Biographers also tend to depict their subjects as larger than life and to empower them with almost superhuman qualities. Lincoln has seduced many a previous biographer. Notwithstanding the excellence of her research and writing, Goodwin too sometimes succumbs to the same temptation.

For example, Goodwin’s Lincoln knew what he was doing during the winter before the war started. He allowed the would-be compromiser Seward to make conciliatory overtures toward the disaffected South, in hopes of preserving the peace, and he even incorporated many of Seward’s words in his inaugural address. But Lincoln also knew where to draw the line, and he “retained an astonishing degree of control over an increasingly chaotic and potentially devastating situation” (304). While Seward aged ten years in just a few months, Lincoln alone had the composure and inner strength to make the right decisions.

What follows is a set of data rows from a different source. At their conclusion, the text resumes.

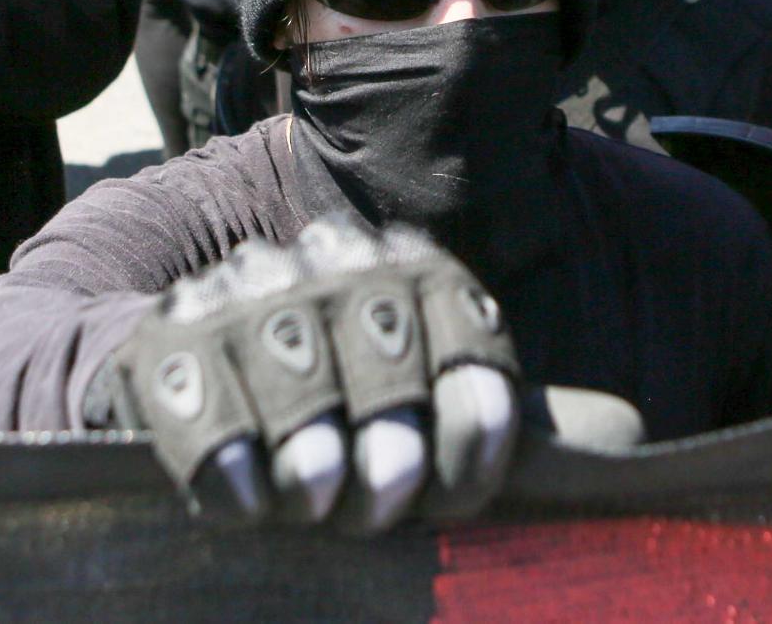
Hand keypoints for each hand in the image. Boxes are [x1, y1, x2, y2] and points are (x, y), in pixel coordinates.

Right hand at [101, 218, 521, 534]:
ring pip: (303, 385)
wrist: (180, 358)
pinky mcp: (168, 334)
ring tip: (310, 506)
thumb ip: (483, 423)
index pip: (470, 342)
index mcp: (412, 271)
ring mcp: (248, 290)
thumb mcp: (413, 404)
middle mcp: (334, 261)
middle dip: (391, 463)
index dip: (473, 434)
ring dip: (314, 470)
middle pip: (391, 364)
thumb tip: (603, 466)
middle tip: (373, 510)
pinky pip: (207, 410)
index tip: (451, 495)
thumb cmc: (325, 407)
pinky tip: (247, 503)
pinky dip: (233, 472)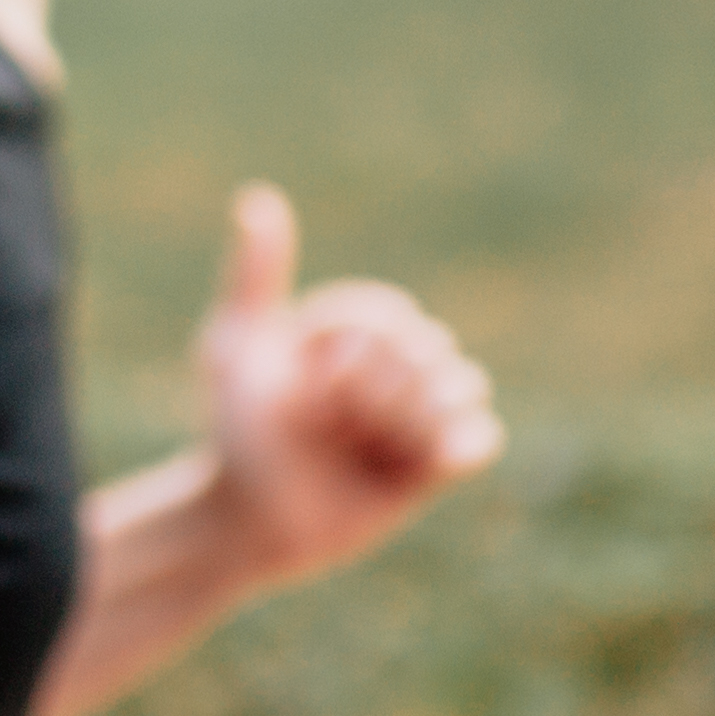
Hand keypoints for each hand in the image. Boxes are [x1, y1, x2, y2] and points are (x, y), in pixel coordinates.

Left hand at [197, 184, 503, 586]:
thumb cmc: (233, 428)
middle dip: (381, 388)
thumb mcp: (234, 346)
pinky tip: (442, 456)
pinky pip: (480, 440)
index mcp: (355, 328)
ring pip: (462, 389)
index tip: (313, 384)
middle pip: (430, 352)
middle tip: (334, 426)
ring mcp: (417, 414)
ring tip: (371, 442)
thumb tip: (258, 199)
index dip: (356, 351)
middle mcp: (393, 364)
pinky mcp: (432, 467)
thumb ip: (254, 276)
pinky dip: (467, 440)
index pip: (390, 317)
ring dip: (418, 414)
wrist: (243, 516)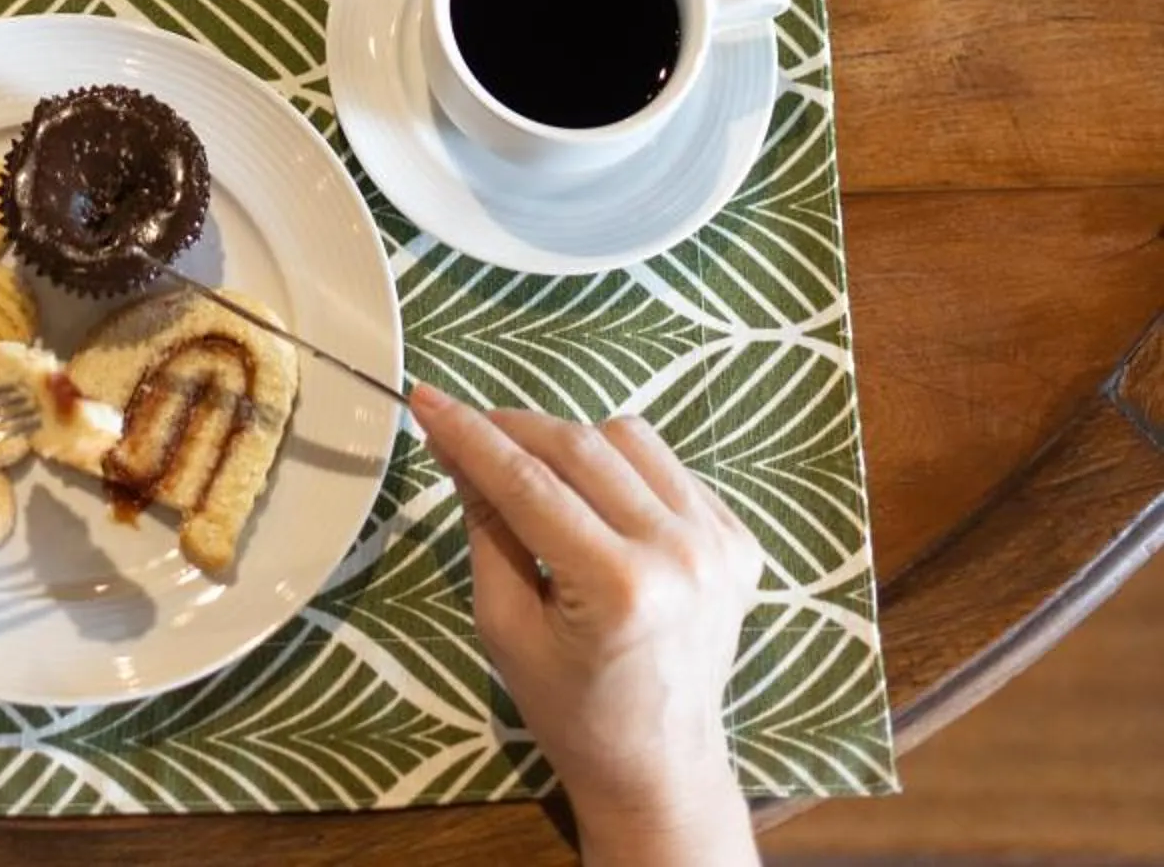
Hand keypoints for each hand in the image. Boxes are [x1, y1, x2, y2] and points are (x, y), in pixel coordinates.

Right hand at [409, 384, 762, 866]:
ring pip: (628, 438)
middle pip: (579, 445)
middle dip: (513, 428)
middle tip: (468, 430)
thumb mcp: (504, 626)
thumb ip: (486, 528)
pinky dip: (624, 469)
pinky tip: (602, 509)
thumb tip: (459, 447)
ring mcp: (719, 543)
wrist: (660, 768)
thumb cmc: (570, 710)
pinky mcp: (740, 540)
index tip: (427, 400)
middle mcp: (678, 553)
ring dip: (572, 444)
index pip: (528, 483)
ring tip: (543, 483)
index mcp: (617, 587)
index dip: (471, 435)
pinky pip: (668, 466)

Goodwin has plenty of esteemed company in depicting Lincoln as the master of his fate. She glosses over, however, much evidence that points in a different direction. David Potter wisely reminded us that Lincoln never expected to become a war president and never expected to preside over the forcible destruction of the slave system. Potter’s Lincoln “groped and blundered” as he confronted the awful fact that Southern secessionists were in earnest [Potter, Lincoln and His Party in the Secession Crisis, 315]. Lincoln himself confessed that the unexpected challenges during his first weeks in office were “so great that could I have anticipated them, I would not have believed it possible to have survived them” (340).

In a public letter defending his emancipation policies, written in April 1864, Lincoln disavowed his “sagacity.” He insisted that he had not controlled events, but rather that “events have controlled me” [ Lincoln to Albert G. Hodges, 4 April 1864, in Basler, ed., Collected Works, VII: 281-83]. His biographers rarely accept this striking instance of presidential modesty. Goodwin does not mention it at all. Instead, she joins a long parade of those who not only acclaim Lincoln’s uniquely strong capabilities and his gift for responding effectively to challenges that he encountered—but who also celebrate an almost superhuman omniscience that gave him the confidence to shape outcomes and make an indelible mark on history. Biographers find such an approach almost irresistible; historians worry that Lincoln’s biographers may claim too much.